| In my opinion this is a key comment in this thread and everyone subject to United States law should read the Abstraction Filtration Comparison (AFC) legal test when refining their opinion. Also, I have no legal background, but as far as I know patent law != copyright law. Specifically within AFC, note the "idea/expression dichotomy" [1] which clearly states: "copyright law protects an author's expression, but not the idea behind that expression" Thus, if this tools spits out someone else's code verbatim it is a definite copyright infringement. If it outputs code that is similar but not verbatim then it "could" be an infringement, at your own risk, and to be determined by the courts. Simply expressing the same idea in a different way is not a definite infringement. Program code is naturally copyright-risky because the keyword/grammar space is constrained. It is far more difficult to accidentally duplicate verbatim the expression of one's ideas in a full language, such as English, than in C. And what of two separate programs (or constituent sub-parts such as functions) that by chance emit the same compiled binary? Personally, for now I won't use this tool due to the risk of accidental plagiarism, and because it is a black box: I can't examine any lineage or attribution metadata to understand the source(s) of what I would then be incorporating into my own body of work. Of course I doubt I could get that type of traceability information for any other trained ML model I might use, so perhaps I need to re-examine my policies heading into the future. [1] https://en.wikipedia.org/wiki/Idea%E2%80%93expression_distin... |
That is not true. It can be verbatim and not a copyright violation if it can be shown that the expression in question is strictly utilitarian! I literally provided a quote from that AFC article that says this!

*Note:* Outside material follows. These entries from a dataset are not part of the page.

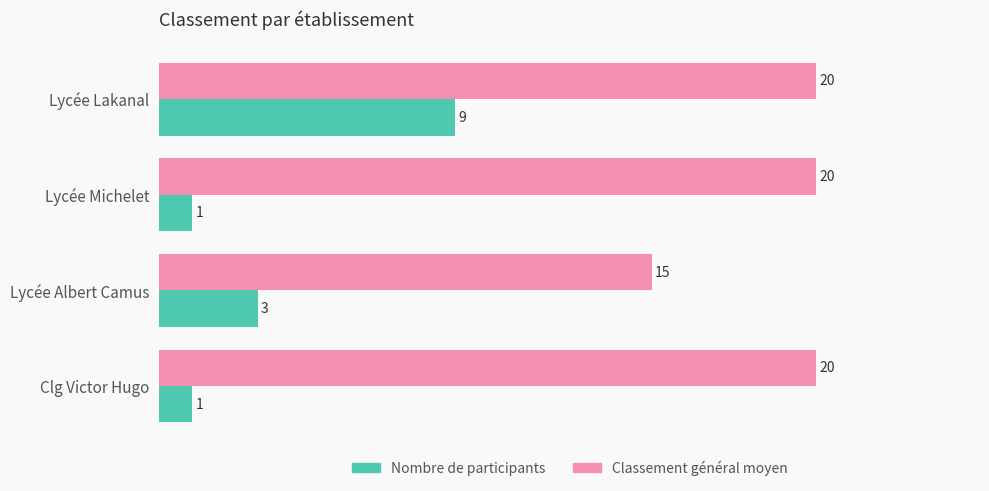

Which series has the largest total across all categories?

Classement général moyen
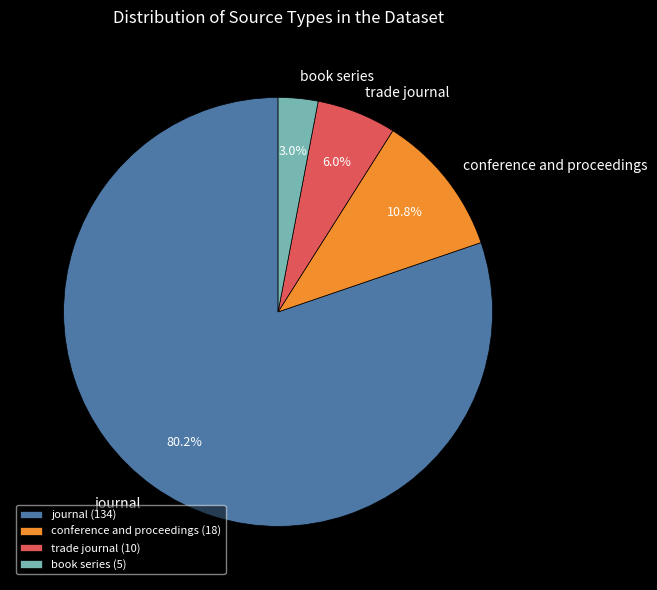

How many slices are in this pie chart?

4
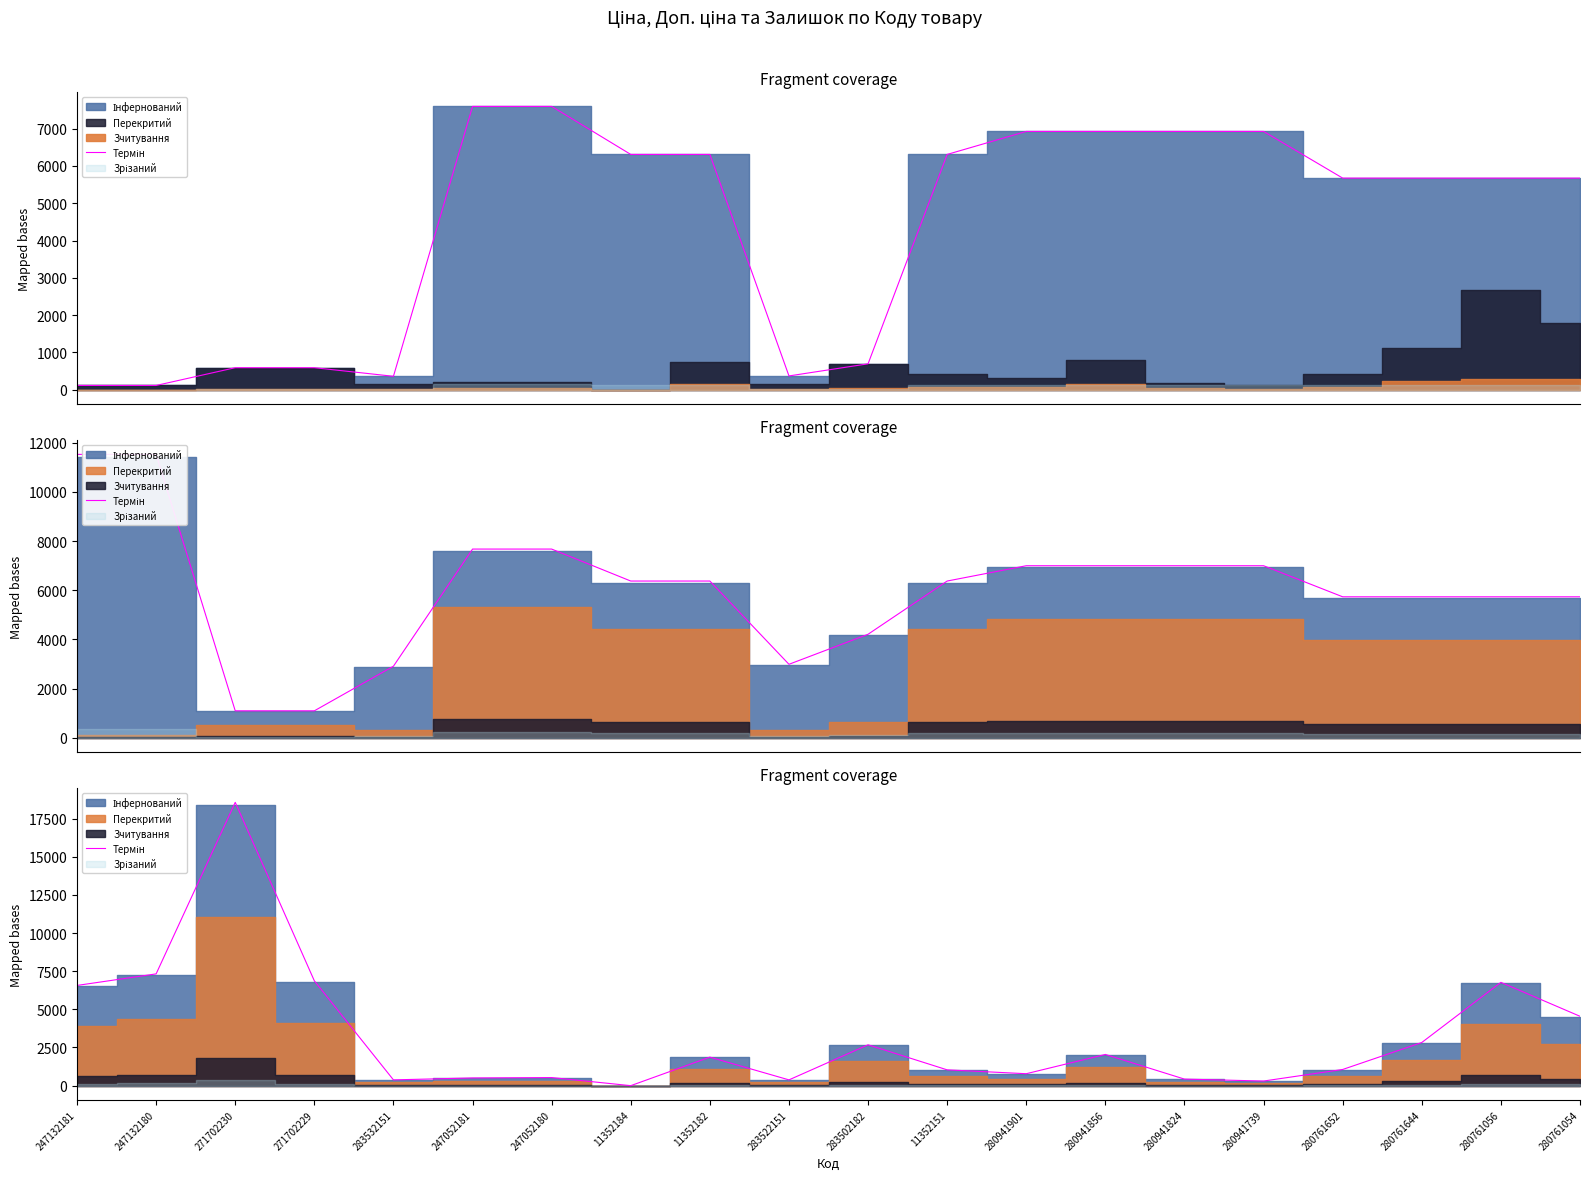

What is the difference between the maximum and minimum values?

18558.8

There's even precedent that prior art nullifies a copyright claim, as seen in Johannsongs-Publishing, Ltd. v. Rolf Lovland:
"Johannsongs failed to offer admissible evidence to rebut Ferrara’s analysis, so there is no genuine dispute of material fact as to his conclusions that Söknuður and You Raise Me Up are not substantially similar and most of their similarities are attributable to prior art."
And this was about music, not software, which has always sat uncomfortably between utility and expression, if only because it is some kind of writing. No one is claiming copyrights over Photoshop filter settings or other inputs manipulated by sliders or buttons!